Mitigating Distributed Denial-of-Service Attacks: Application-defense and Network-defense Methods
Licentiate thesis, 2010
Distributed Denial of Service (DDoS) attacks can be so powerful that they
can easily deplete the computing resources or bandwidth of the potential targets.
Based on the types of the targets, DDoS attacks can be addressed in two levels:
application-level and network-level.
Taking the network-based applications into consideration, a weak point is
that they commonly open some known communication port(s), making themselves
targets for denial of service (DoS) attacks. Considering adversaries
that can eavesdrop and launch directed DoS attacks to the applications’ open
ports, solutions based on pseudo-random port-hopping have been suggested. As
port-hopping needs the communicating parties to hop in a synchronized manner,
these solutions suggest acknowledgment-based protocols between a clientserver
pair or assume the presence of synchronized clocks. Acknowledgments,
if lost, can cause a port to be open for longer time and thus be vulnerable to
DoS attacks; Time servers for synchronizing clocks can become targets to DoS
We propose solutions for multiple parties which have clocks with rate drifts,
which is common in networking. In particular, we propose an algorithm, BIGWHEEL,
for servers to communicate with multiple clients in a port-hopping
manner, without the server needing to keep state for each client individually,
which enables support to multi-party applications as well. We also present an
adaptive algorithm, HOPERAA, for hopping in the presence of clock-drifts,
as well as the analysis and evaluation of the methods. The solutions are simple,
based on each client interacting with the server independently of the other
clients, without the need of acknowledgments or time servers.

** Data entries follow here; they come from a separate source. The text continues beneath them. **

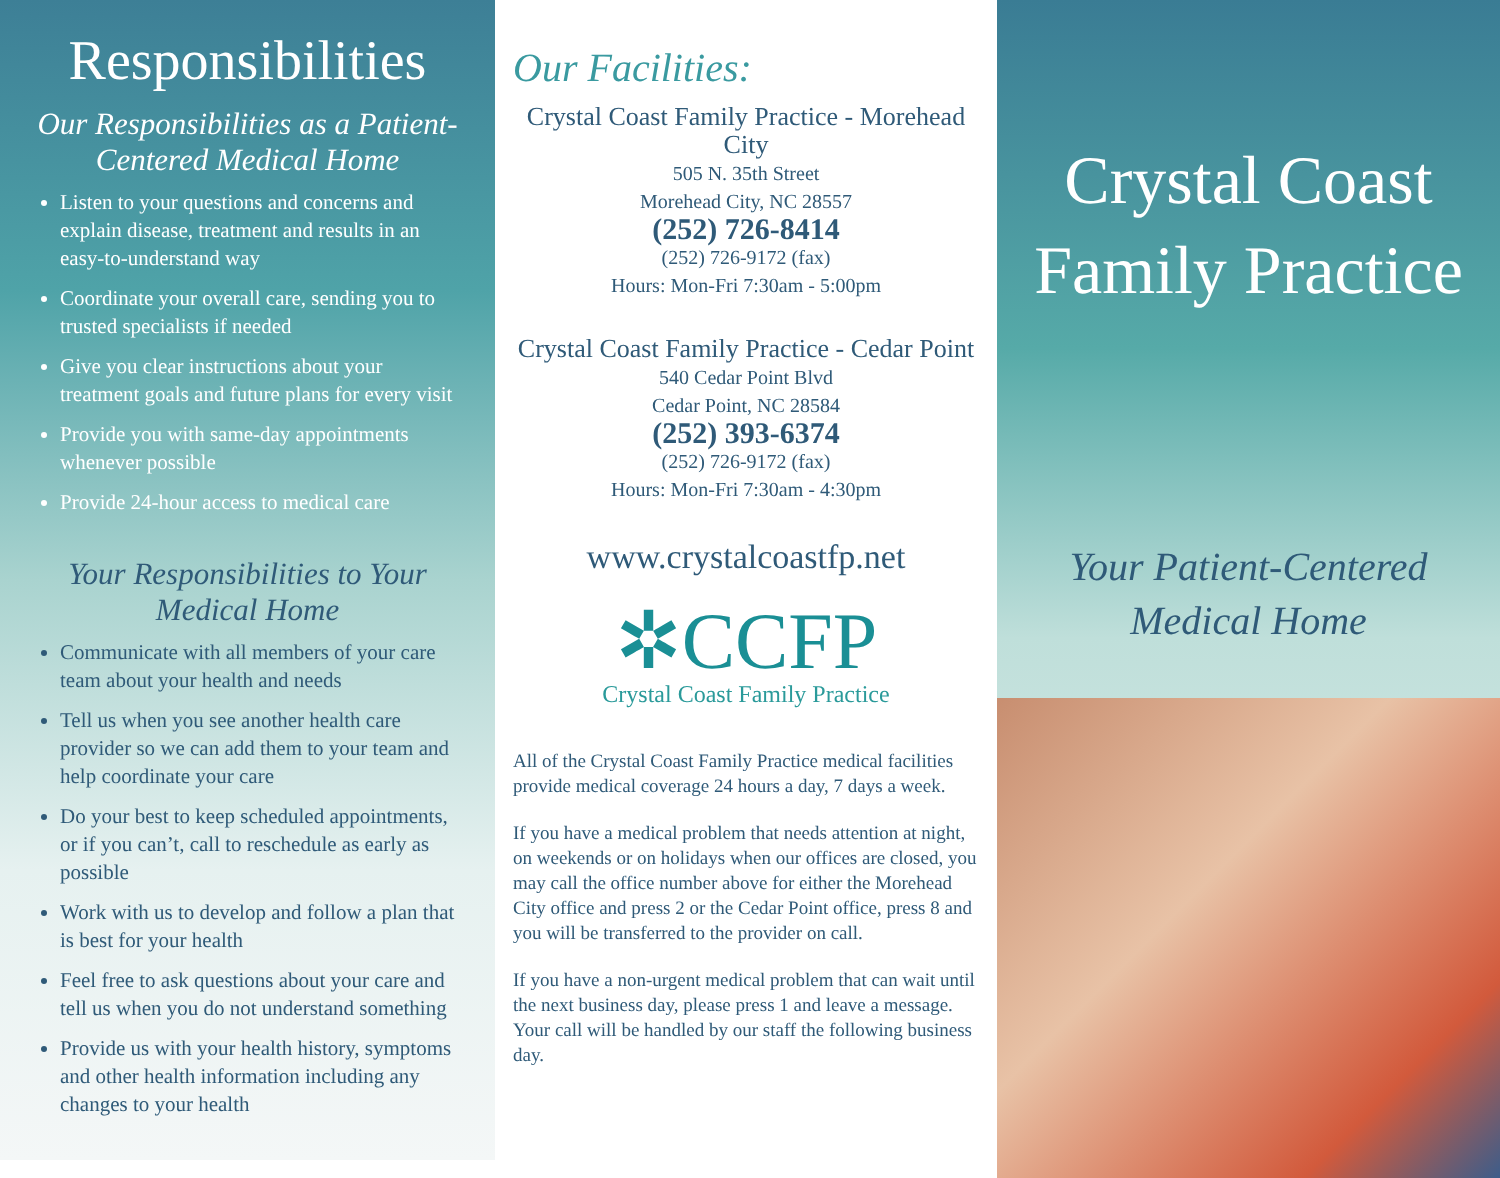Responsibilities
Our Responsibilities as a Patient-Centered Medical Home
Listen to your questions and concerns and explain disease, treatment and results in an easy-to-understand way
Coordinate your overall care, sending you to trusted specialists if needed
Give you clear instructions about your treatment goals and future plans for every visit
Provide you with same-day appointments whenever possible
Provide 24-hour access to medical care
Your Responsibilities to Your Medical Home
Communicate with all members of your care team about your health and needs
Tell us when you see another health care provider so we can add them to your team and help coordinate your care
Do your best to keep scheduled appointments, or if you can’t, call to reschedule as early as possible
Work with us to develop and follow a plan that is best for your health
Feel free to ask questions about your care and tell us when you do not understand something
Provide us with your health history, symptoms and other health information including any changes to your health
Our Facilities:
Crystal Coast Family Practice - Morehead City
505 N. 35th Street
Morehead City, NC 28557
(252) 726-8414
(252) 726-9172 (fax)
Hours: Mon-Fri 7:30am - 5:00pm
Crystal Coast Family Practice - Cedar Point
540 Cedar Point Blvd
Cedar Point, NC 28584
(252) 393-6374
(252) 726-9172 (fax)
Hours: Mon-Fri 7:30am - 4:30pm
www.crystalcoastfp.net
✲CCFP
Crystal Coast Family Practice
All of the Crystal Coast Family Practice medical facilities provide medical coverage 24 hours a day, 7 days a week.
If you have a medical problem that needs attention at night, on weekends or on holidays when our offices are closed, you may call the office number above for either the Morehead City office and press 2 or the Cedar Point office, press 8 and you will be transferred to the provider on call.
If you have a non-urgent medical problem that can wait until the next business day, please press 1 and leave a message. Your call will be handled by our staff the following business day.
Crystal Coast
Family Practice
Your Patient-Centered
Medical Home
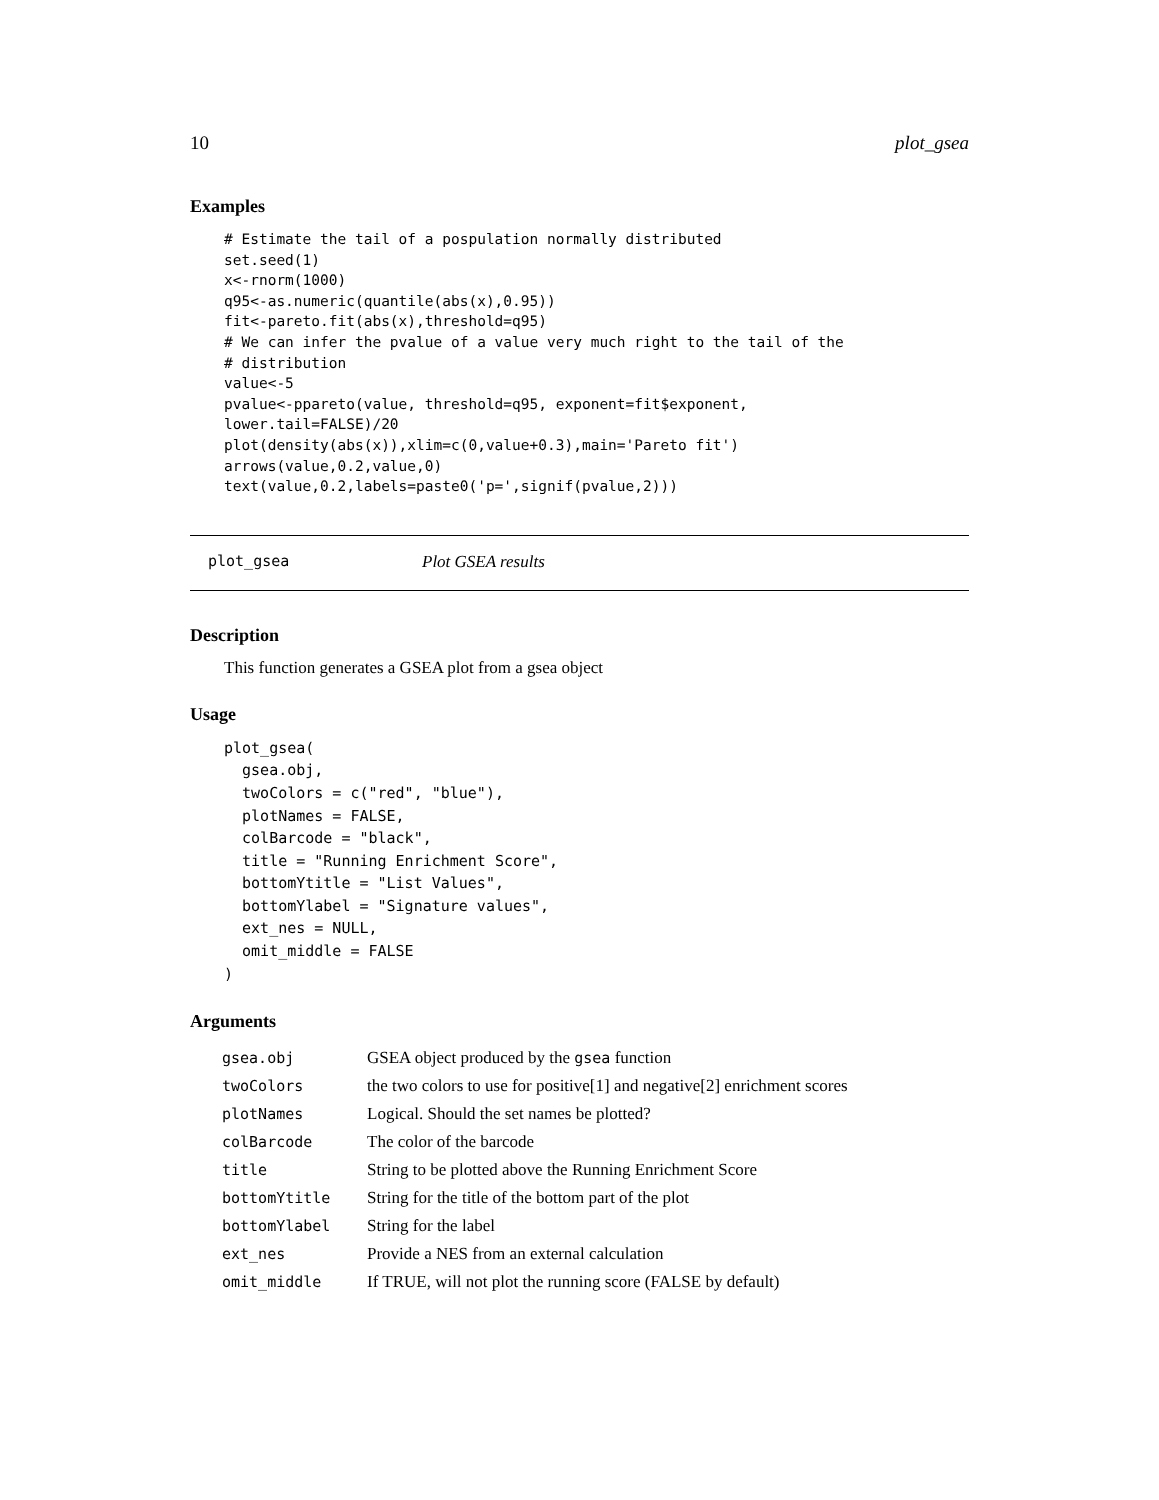10 plot_gsea
Examples
# Estimate the tail of a pospulation normally distributed
set.seed(1)
x<-rnorm(1000)
q95<-as.numeric(quantile(abs(x),0.95))
fit<-pareto.fit(abs(x),threshold=q95)
# We can infer the pvalue of a value very much right to the tail of the
# distribution
value<-5
pvalue<-ppareto(value, threshold=q95, exponent=fit$exponent,
lower.tail=FALSE)/20
plot(density(abs(x)),xlim=c(0,value+0.3),main='Pareto fit')
arrows(value,0.2,value,0)
text(value,0.2,labels=paste0('p=',signif(pvalue,2)))
plot_gsea Plot GSEA results
Description
This function generates a GSEA plot from a gsea object
Usage
plot_gsea(
  gsea.obj,
  twoColors = c("red", "blue"),
  plotNames = FALSE,
  colBarcode = "black",
  title = "Running Enrichment Score",
  bottomYtitle = "List Values",
  bottomYlabel = "Signature values",
  ext_nes = NULL,
  omit_middle = FALSE
)
Arguments
| gsea.obj | GSEA object produced by the gsea function |
| twoColors | the two colors to use for positive[1] and negative[2] enrichment scores |
| plotNames | Logical. Should the set names be plotted? |
| colBarcode | The color of the barcode |
| title | String to be plotted above the Running Enrichment Score |
| bottomYtitle | String for the title of the bottom part of the plot |
| bottomYlabel | String for the label |
| ext_nes | Provide a NES from an external calculation |
| omit_middle | If TRUE, will not plot the running score (FALSE by default) |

Mechanisms working in the application-level are not sufficient to deal with
DDoS attacks that aim to congest the victim’s network. Victims may need the help from network-based solutions to solve the problem. Among the networkbased
solutions against DDoS attacks, network-capability mechanism is a novel
approach. A capability is a ticket-like token, checkable by routers, that a server
can issue for legitimate traffic. Still, malicious hosts may swamp a server with
requests for capability establishment, essentially causing possible Denial-of-
Capability (DoC). In this thesis an algorithm to mitigate DoC attacks is proposed.

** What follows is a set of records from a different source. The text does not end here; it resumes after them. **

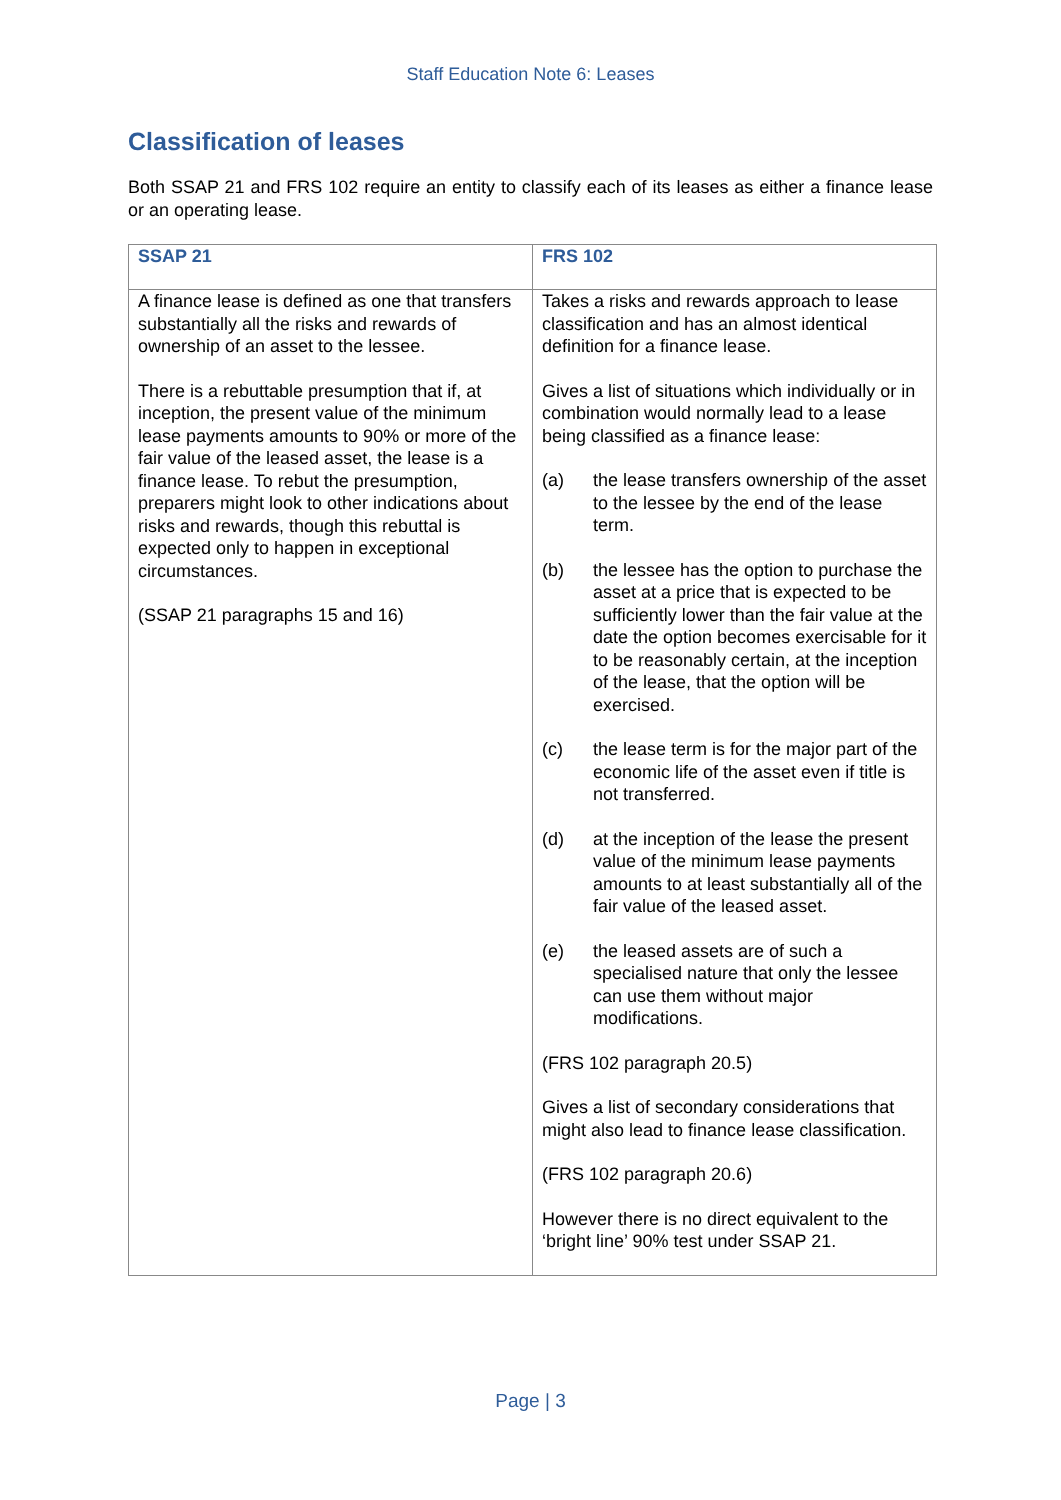Staff Education Note 6: Leases
Classification of leases
Both SSAP 21 and FRS 102 require an entity to classify each of its leases as either a finance lease or an operating lease.
| SSAP 21 | FRS 102 |
| --- | --- |
| A finance lease is defined as one that transfers substantially all the risks and rewards of ownership of an asset to the lessee. There is a rebuttable presumption that if, at inception, the present value of the minimum lease payments amounts to 90% or more of the fair value of the leased asset, the lease is a finance lease. To rebut the presumption, preparers might look to other indications about risks and rewards, though this rebuttal is expected only to happen in exceptional circumstances. (SSAP 21 paragraphs 15 and 16) | Takes a risks and rewards approach to lease classification and has an almost identical definition for a finance lease. Gives a list of situations which individually or in combination would normally lead to a lease being classified as a finance lease: (a) the lease transfers ownership of the asset to the lessee by the end of the lease term. (b) the lessee has the option to purchase the asset at a price that is expected to be sufficiently lower than the fair value at the date the option becomes exercisable for it to be reasonably certain, at the inception of the lease, that the option will be exercised. (c) the lease term is for the major part of the economic life of the asset even if title is not transferred. (d) at the inception of the lease the present value of the minimum lease payments amounts to at least substantially all of the fair value of the leased asset. (e) the leased assets are of such a specialised nature that only the lessee can use them without major modifications. (FRS 102 paragraph 20.5) Gives a list of secondary considerations that might also lead to finance lease classification. (FRS 102 paragraph 20.6) However there is no direct equivalent to the ‘bright line’ 90% test under SSAP 21. |
Page | 3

With this algorithm, the legitimate hosts can get service with guaranteed
probability. The algorithm divides the server’s capacity for handling capability
requests into quotas. Quotas are allocated based on a sink tree architecture.
Randomization and Bloom filters are used as tools against threats (attacking
scenarios). Issues on fault-tolerance and the deployment of the approach proposed
are also addressed.
Mitigating DDoS attacks are challenging not only for the targets of the attacks,
but also for the network, as large volume of illegitimate traffic share the
same network resources as legitimate traffic and can furthermore causes congestion
phenomena and performance degradation. Considering malicious traffic,
we would like ideally to disallow it completely from consuming network
resources. To achieve that, the malicious traffic should be controlled as close
to the source(s) as possible. It is observed that there is a trade-off between the
protection level of the network and the efficiency/overhead of the protecting
method. By building on earlier work and improving on distribution of control
aspects, a proactive method, which we call CluB, is proposed in this thesis to
mitigate DDoS attacks. The method balances the effectiveness-overhead tradeoff
by addressing the issue of granularity of control in the network. CluB can
collaborate with different routing policies in the network, including contemporary
datagram options. We estimate the effectiveness of the method and also
study a set of factors for tuning the granularity of control.